As Chuka Umunna MP so pointedly remarked, when Ruth Smeeth was being abused by Marc Wadsworth at the Chakrabarti report’s launch — walking out in tears to jeers from activists under Mr Corbyn’s nose – he had no notion that, as leader of Labour, it was his place to spontaneously act and call it out. Instead, he did nothing, and then exchanged smiling and friendly words with the perpetrator on the way out. Instead of taking an emphatic lead, he refused yesterday to condemn Ken Livingstone’s comments about Hitler’s relationship with Zionism, citing ‘due process’. Similarly, he used half-hearted words about Ruth Smeeth’s abuse: he would not call that ‘racist’. He would not criticise Momentum’s dark heart, but instead praised it. When confronted with Jewish complaints that his behaviour made Jews feel “sad, shocked and insecure” he replied that he was “disappointed” with the victims.
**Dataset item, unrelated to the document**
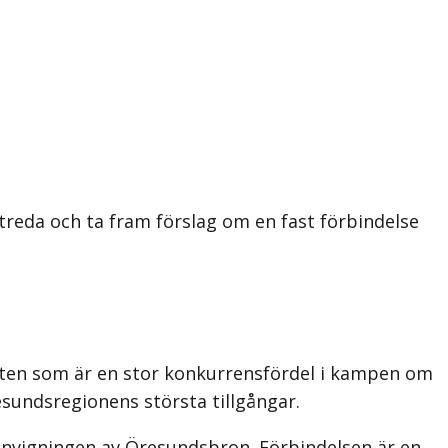
reda och ta fram förslag om en fast förbindelse
gheten som är en stor konkurrensfördel i kampen om
esundsregionens största tillgångar.
 invigningen av Öresundsbron. Förbindelsen är en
Mr Corbyn yesterday proved that he is aground, a man whom the tide of history has bypassed. He sits, intellectually beached, unable to grasp the antisemitism he continues to enable. Not only that, his failure to assume the mantle of responsible leadership continues to enable the antisemitic bigotry in his party and beyond.
When Mr Corbyn was confronted with Ruth Smeeth MP’s statement that the Labour party is no longer a safe place for Jews, he disagreed. Yesterday, Jeremy Corbyn’s performance and the Chakrabarti report have only reinforced, rather than reversed that view.